While niche players are cooperating with core systems providers to make integration easier, they're turning to banks as their preferred sales channel. For example, Fifth Third Bank now offers its retail customers DTS, a product of International Financial Services (IFS) of Westminster, Md. The service is particularly attractive to treasuries that have to track a lot of deposits from a lot of stores. A store manager fills out a virtual deposit ticket online, where it is visible to various people at the retailer and the bank, then prints out a copy and includes it in the cash bag picked up by an armored courier. The deposit is taken to a bank branch or to a contract vault site for processing, and the virtual deposit ticket is adjusted if necessary to square with the vault count.
“The biggest advantage is the clear line of sight that everyone has into the status of the deposit,” says Lou Salafia, president of IFS. “It's easier to see what's happening at the stores and with the courier. You can wrap performance data around the reports and score stores and courier companies based on on-time deposits and adjustments. It's richer data and it supports better control across what could be a vast network of stores. It's useful for loss prevention and sales audits.”
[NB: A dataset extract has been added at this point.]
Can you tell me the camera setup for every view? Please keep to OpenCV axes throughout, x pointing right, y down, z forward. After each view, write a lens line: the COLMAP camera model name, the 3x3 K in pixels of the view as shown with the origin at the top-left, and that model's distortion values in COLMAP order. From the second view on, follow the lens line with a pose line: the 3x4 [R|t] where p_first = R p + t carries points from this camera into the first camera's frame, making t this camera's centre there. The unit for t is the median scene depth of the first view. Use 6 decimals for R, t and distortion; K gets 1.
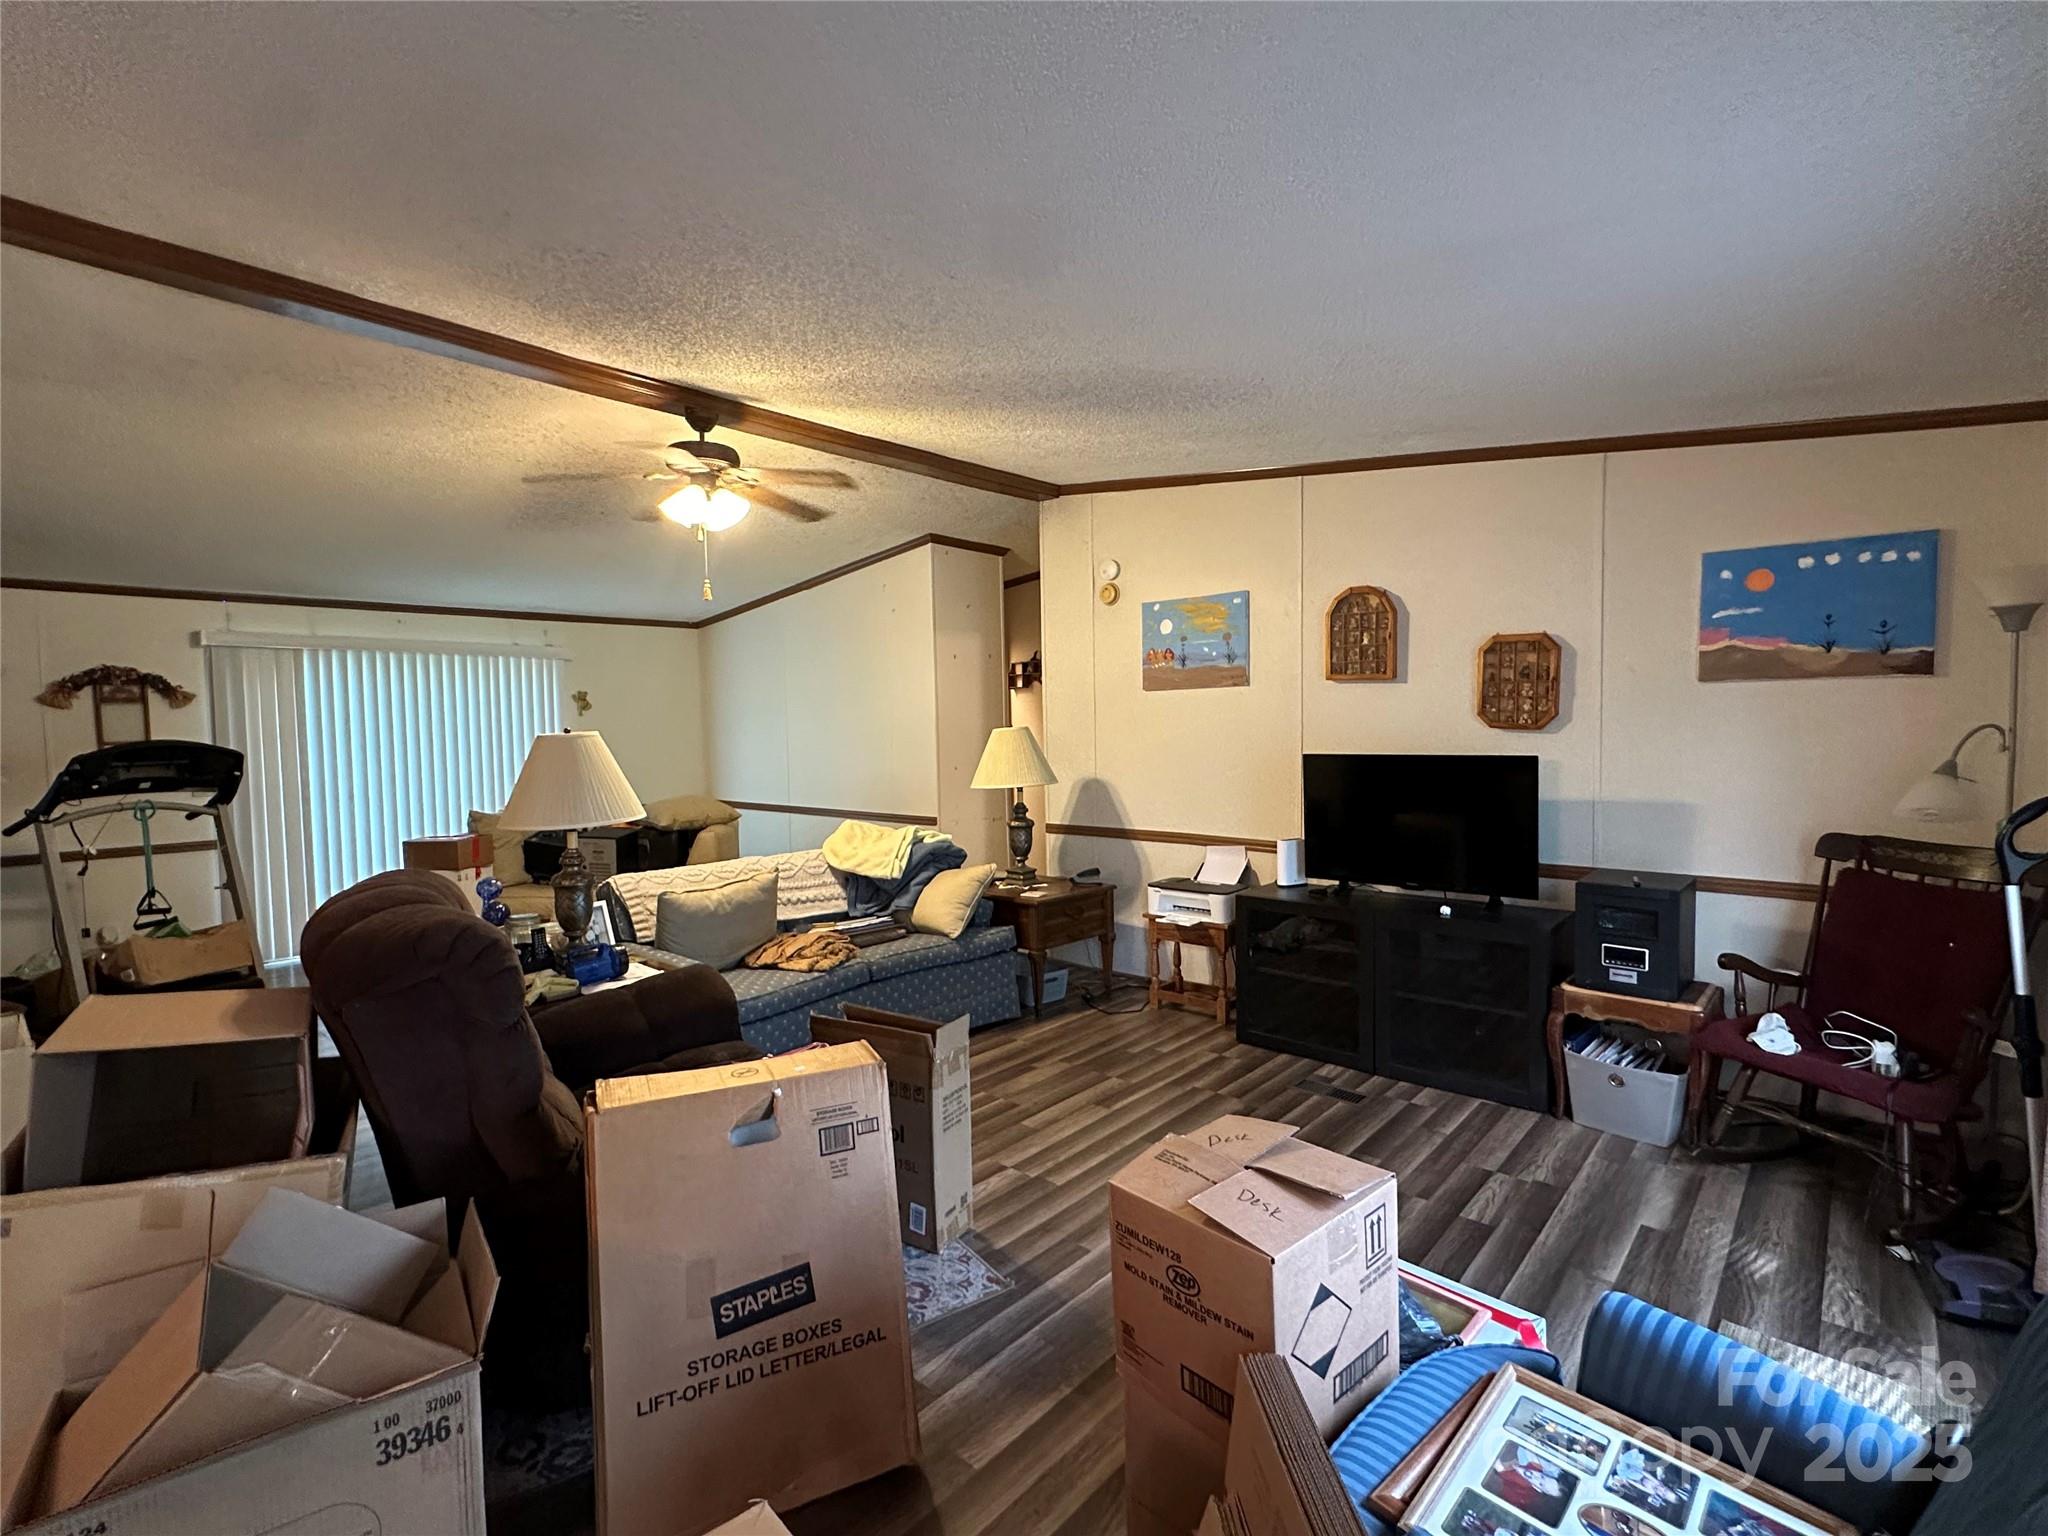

It's also useful for business development, Fifth Third has found. “It's very popular with the stores,” says Katherine Ebacher, vice president and senior treasury management project manager at the bank. “It's bringing us new relationships and new revenue.”
Of course, banks continue to modify their own technology to make their cash management and payment services more efficient. Bank of America has chosen to emphasize the front end of its payment services hub instead of just thinking of it as a back-end service to connect to payment-clearing networks. For example, a rejectedpayment can now be recognized immediately and online prompts will identify the required repair instead of waiting for it to be gathered up on the back end as an exception item, explains Cindy Murray, head of global treasury product infrastructure, platforms and ecommerce. This way the payment is immediately repaired and not sitting in a queue for the bank to address, she adds.
Breadth in treasury software has come a long way, Murray summarizes. The greatest opportunity now may lie in depth—specific software applications that focus on doing everything around a discrete activity and interfacing with treasury workstations or ERP systems, she suggests. Murray predicts social media and mobile devices will spawn innovation. The primary driver for today's technology, she concludes, is delivering efficiency.